More often than not a domain has language all of its own, and learning that language can be critical to the success of the project. Generating a glossary of terms can be useful to always have to hand to refer to when encounting words and terms unique to that domain. This glossary can usually be bootstrapped from a domain expert, and then added to as words and phrases are encountered throughout the project. Located in some kind of shared project space such as a git repository or a project management tool the glossary can be shared between project team members and refined as the project proceeds.

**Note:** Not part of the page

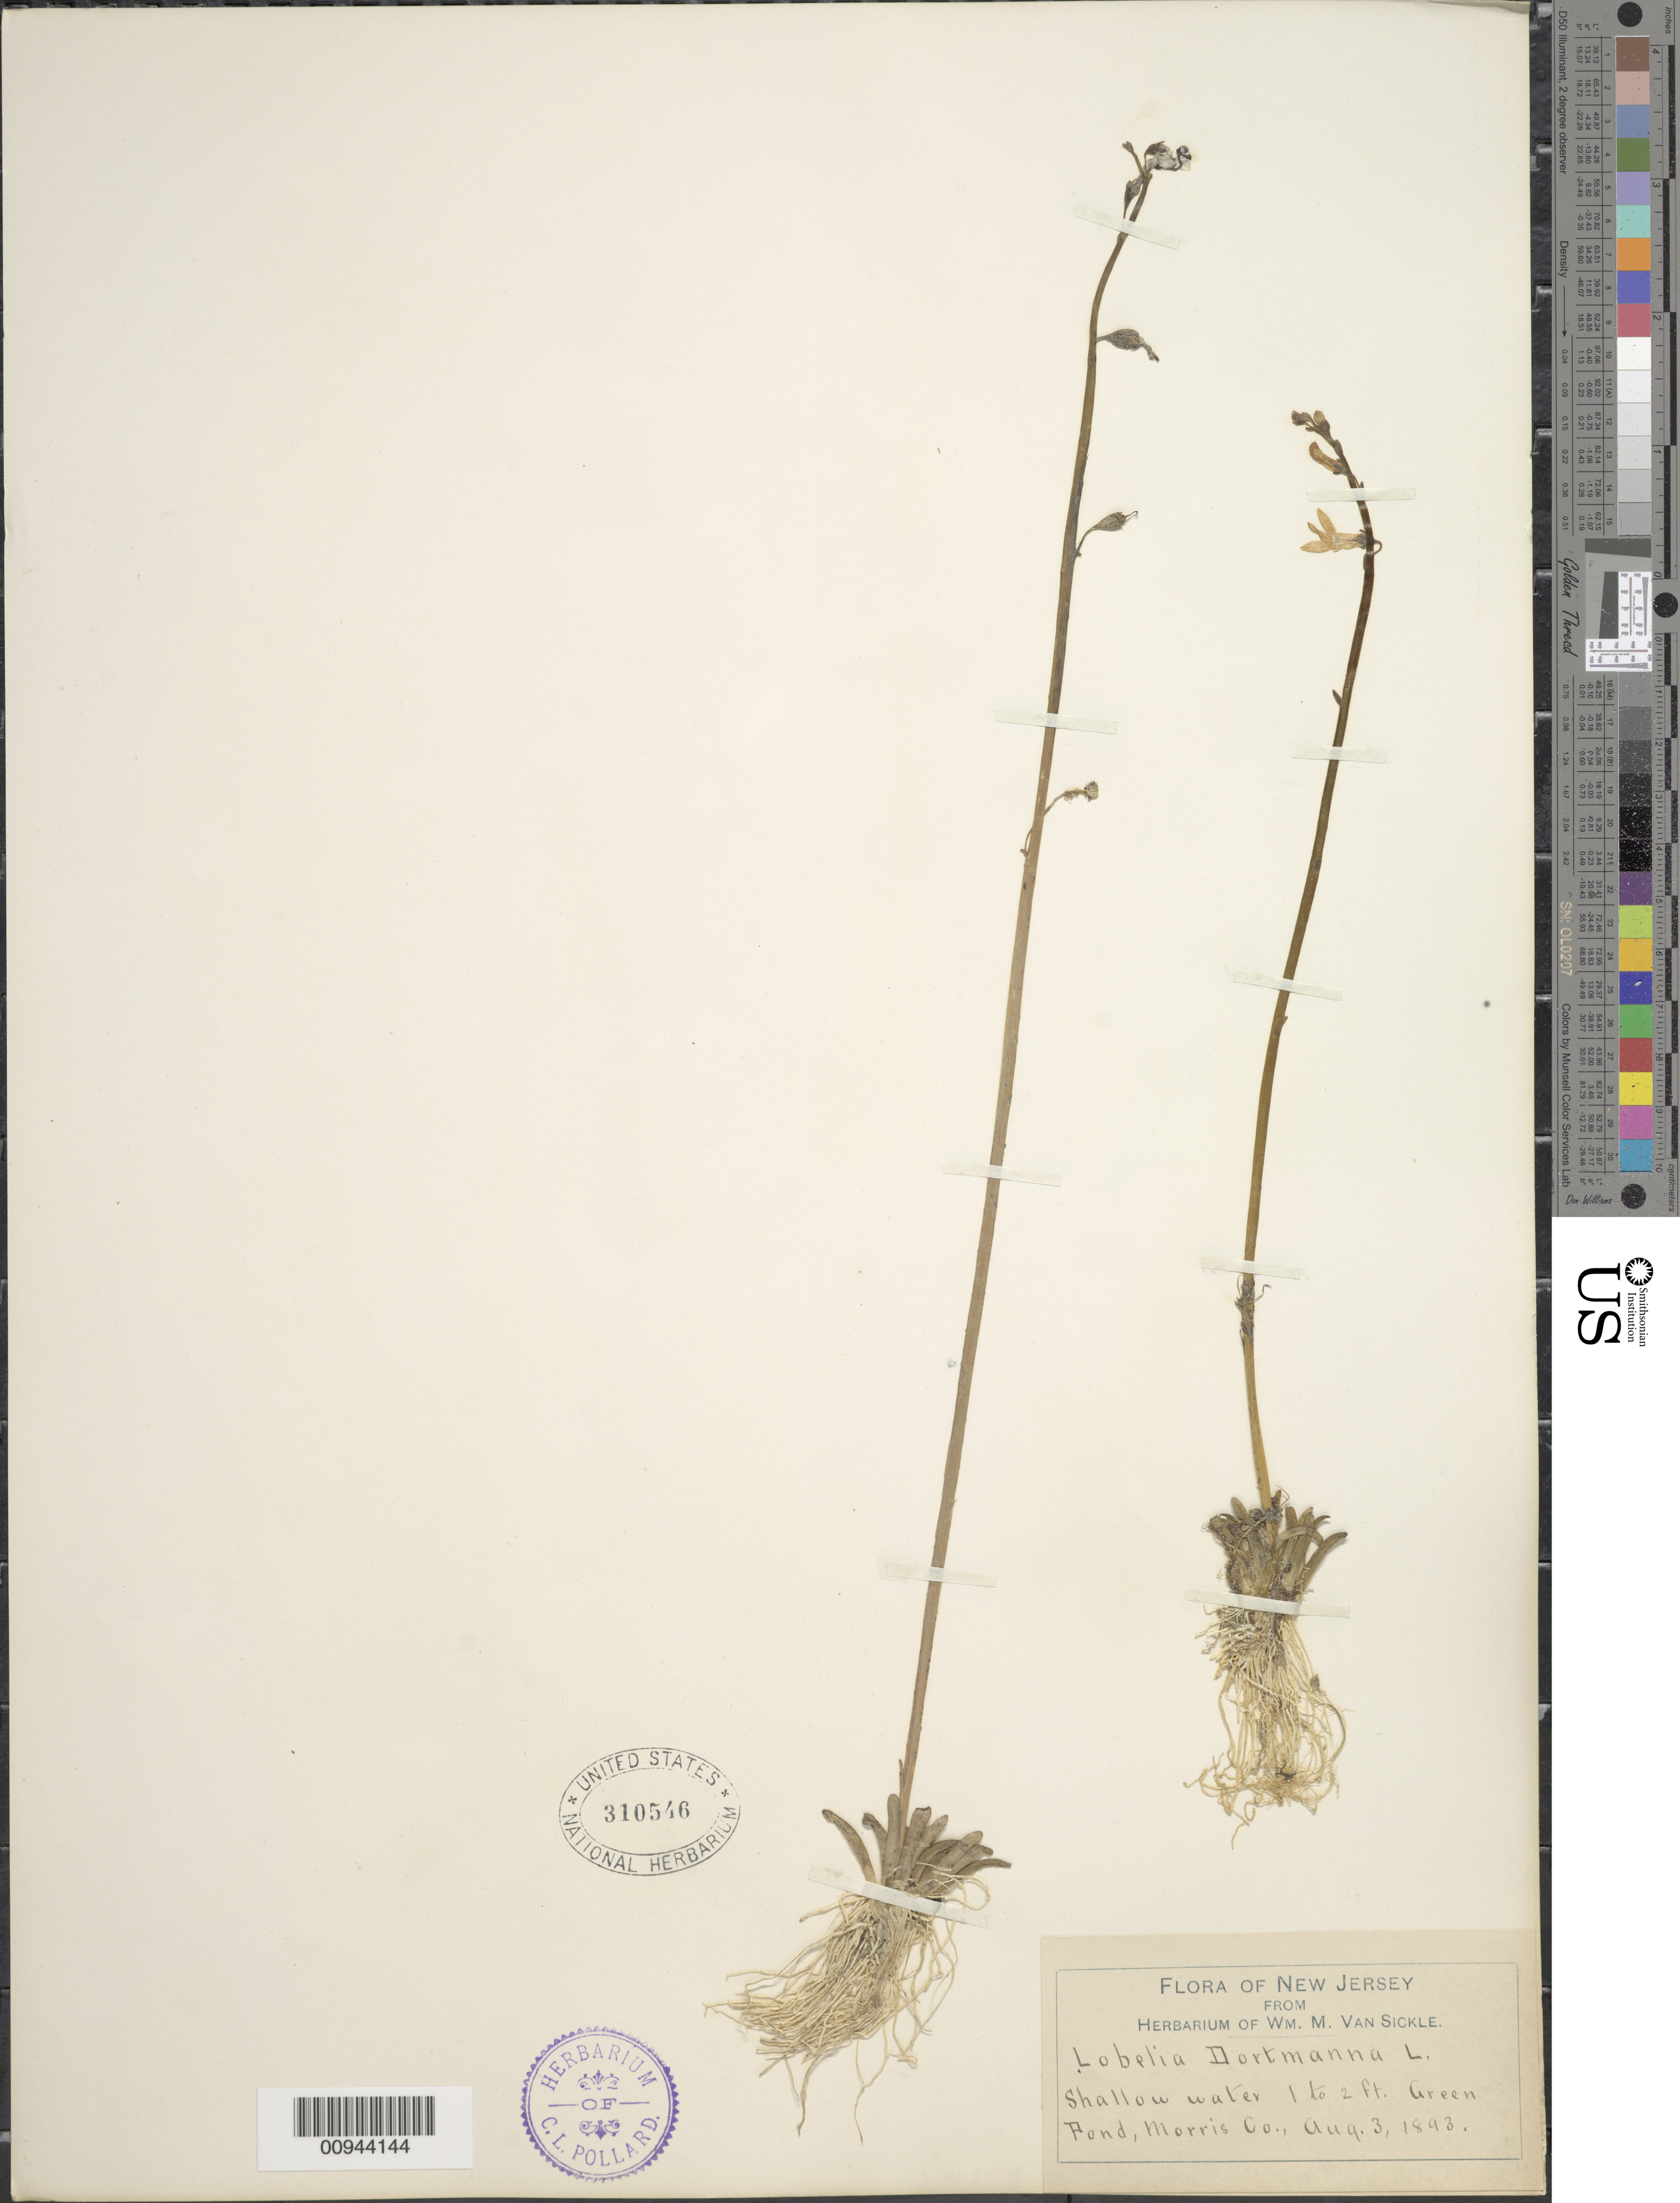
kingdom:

In order to determine a suitable format for the output and the software, as far as possible, the full requirements for this output should be agreed upon in advance with the domain specialist. This will prevent time consuming changes needing to be made to software design if requirements change and the current design proves to be not optimal or even incompatible with the changing aims of the software. This places responsibility on the domain specialist to have thought this all through and to communicate requirements effectively, and places responsibility on the software engineer to ask the right questions, and to anticipate possible issues. Issues to consider include:
Operating System Portability Text files do not transfer well between Windows and Unix. Binary files may not transfer at all between operating systems.
Human Readable v Machine Readable Outputs may be required to be processed for analysis and visualisation on a webpage. A format such XML is a machine readable format with processing libraries available in most platforms. However, a number of other users may need to be able to read and verify these files so functions to convert to csv for display in a spreadsheet. Outputs should be in common portable formats so ease conversion between file types.
Inputs & Outputs If the output of the application is to provide input to pre-existing software as part of an analysis pipeline, what are the input requirements of this software? and what options should be included in our output format/which are not relevant?
Post-processing Requirements Do your outputs require further processing, statistical analysis or database storage? Think about making the transfer to the next stage as seamless as possible.
These tips on getting started are jumping off points for ways of finding and absorbing more information. Some can be done in 10 minutes, others are more of a mindset to hone over the length of a project. The effectiveness of each one will largely depend on your own learning style and the ethos of your team and project members. Hopefully by now you’re well on your way to, if not being a domain expert, at least feeling at home in this new domain!